JOS, Nigeria -- A radical Muslim sect has claimed responsibility for the Christmas Eve bombings and church attacks in Nigeria that killed at least 38 people, and the group threatened new attacks to avenge local violence against Muslims.
Religious fighting has left more than 500 people dead this year in the deeply divided region where Jos is located. Authorities had already blamed the Boko Haram group for some of the deaths Friday.
"Therefore we will continue with our attacks on disbelievers and their allies and all those who help them," said the group, which also said it has taken on a new name.
Two bombs went off near a large market in Jos where people were doing last-minute Christmas shopping Friday. A third hit a mainly Christian area of Jos, while the fourth was near a road that leads to the city's main mosque. Officials said at least 32 died from the blasts.
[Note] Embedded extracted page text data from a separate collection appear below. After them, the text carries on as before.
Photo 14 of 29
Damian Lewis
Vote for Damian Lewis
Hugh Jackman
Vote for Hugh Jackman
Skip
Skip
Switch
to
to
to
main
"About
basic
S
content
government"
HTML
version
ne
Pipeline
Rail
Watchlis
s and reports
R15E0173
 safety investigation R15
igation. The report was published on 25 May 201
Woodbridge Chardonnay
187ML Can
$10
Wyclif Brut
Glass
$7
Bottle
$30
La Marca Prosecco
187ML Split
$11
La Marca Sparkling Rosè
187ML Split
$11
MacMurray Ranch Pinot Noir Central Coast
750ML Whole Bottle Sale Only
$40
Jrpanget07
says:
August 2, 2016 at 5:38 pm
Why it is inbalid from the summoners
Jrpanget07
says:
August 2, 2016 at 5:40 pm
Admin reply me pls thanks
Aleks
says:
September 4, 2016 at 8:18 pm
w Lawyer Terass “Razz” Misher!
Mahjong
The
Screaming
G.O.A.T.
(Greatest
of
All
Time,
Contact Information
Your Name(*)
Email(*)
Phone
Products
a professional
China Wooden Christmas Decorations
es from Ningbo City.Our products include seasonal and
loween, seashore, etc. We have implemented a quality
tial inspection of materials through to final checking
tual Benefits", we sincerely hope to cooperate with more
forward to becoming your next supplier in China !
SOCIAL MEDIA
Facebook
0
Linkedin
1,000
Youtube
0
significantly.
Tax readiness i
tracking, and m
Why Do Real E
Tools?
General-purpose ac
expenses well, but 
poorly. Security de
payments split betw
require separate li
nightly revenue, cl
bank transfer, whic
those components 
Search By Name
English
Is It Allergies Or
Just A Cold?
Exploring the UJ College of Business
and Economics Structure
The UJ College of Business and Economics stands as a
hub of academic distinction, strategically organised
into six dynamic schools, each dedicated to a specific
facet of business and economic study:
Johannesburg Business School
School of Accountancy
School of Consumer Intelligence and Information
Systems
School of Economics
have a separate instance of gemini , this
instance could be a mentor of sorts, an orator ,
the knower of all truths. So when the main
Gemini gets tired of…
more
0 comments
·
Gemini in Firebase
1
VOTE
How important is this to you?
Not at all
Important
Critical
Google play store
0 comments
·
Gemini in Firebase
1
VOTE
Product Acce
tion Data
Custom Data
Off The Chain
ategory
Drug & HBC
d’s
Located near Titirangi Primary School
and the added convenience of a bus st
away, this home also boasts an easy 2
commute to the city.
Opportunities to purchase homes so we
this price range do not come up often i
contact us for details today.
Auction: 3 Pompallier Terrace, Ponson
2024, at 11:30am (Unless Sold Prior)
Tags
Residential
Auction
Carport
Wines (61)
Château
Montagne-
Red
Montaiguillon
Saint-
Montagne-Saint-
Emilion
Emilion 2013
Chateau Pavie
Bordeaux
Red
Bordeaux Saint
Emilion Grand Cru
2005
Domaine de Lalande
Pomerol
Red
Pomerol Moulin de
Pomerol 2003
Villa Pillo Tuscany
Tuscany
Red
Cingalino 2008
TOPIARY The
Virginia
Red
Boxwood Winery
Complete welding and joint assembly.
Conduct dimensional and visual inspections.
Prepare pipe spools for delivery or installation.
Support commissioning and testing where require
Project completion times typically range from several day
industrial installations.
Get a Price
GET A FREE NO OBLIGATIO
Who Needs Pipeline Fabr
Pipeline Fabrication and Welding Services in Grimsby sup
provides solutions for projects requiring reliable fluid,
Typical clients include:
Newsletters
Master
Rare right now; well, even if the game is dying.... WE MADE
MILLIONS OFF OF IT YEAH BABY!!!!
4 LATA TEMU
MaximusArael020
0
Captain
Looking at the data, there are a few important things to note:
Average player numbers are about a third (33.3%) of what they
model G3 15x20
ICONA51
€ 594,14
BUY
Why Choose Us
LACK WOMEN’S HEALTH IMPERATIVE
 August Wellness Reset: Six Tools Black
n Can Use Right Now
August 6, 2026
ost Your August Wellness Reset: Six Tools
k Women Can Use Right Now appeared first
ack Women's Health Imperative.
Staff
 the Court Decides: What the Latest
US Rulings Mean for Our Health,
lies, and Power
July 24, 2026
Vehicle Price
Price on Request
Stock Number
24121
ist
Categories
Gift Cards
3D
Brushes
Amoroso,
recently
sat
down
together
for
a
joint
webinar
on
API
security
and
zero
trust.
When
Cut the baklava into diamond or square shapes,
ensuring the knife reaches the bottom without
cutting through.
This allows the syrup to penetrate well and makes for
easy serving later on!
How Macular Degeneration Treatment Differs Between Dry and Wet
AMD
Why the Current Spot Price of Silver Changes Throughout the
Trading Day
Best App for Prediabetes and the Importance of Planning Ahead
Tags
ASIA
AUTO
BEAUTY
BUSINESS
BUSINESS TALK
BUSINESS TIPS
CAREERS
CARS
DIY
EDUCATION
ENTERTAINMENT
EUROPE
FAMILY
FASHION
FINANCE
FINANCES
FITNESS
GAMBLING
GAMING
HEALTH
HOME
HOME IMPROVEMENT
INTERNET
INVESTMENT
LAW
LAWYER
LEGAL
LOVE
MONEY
That same day, two churches were attacked in the northern city of Maiduguri about 320 miles away, killing at least six people. Authorities said a Baptist pastor and two choir members preparing for a late-night carol service were among the victims.
The radical Muslim sect was thought to be vanquished in 2009. Nigeria's military crushed its mosque into concrete shards, and its leader was arrested and died in police custody.
But now, a year later, Maiduguri and surrounding villages again live in fear of the group, whose members have assassinated police and local leaders and engineered a massive prison break, officials say. Western diplomats worry that the sect is catching the attention of Al Qaeda's North Africa branch. It remains unclear what, if any, formal links Al Qaeda in the Islamic Maghreb has made with the sect.
Boko Haram says it has changed it name to: "The organization of followers of the teachings of Prophet Muhammad and champions of Islam and holy wars."
Nigeria, a country of 150 million people, is almost evenly split between Muslims in the north and the predominantly Christian south. The blasts happened in central Nigeria, in the nation's "middle belt," where dozens of ethnic groups vie for control of fertile lands.
The violence, though fractured across religious lines, often has more to do with local politics, economics and rights to grazing lands. The government of Plateau state, where Jos is the capital, is controlled by Christian politicians who have blocked Muslims from being legally recognized as citizens. That has locked many out of prized government jobs in a region where the tourism industry and tin mining have collapsed in the last decades.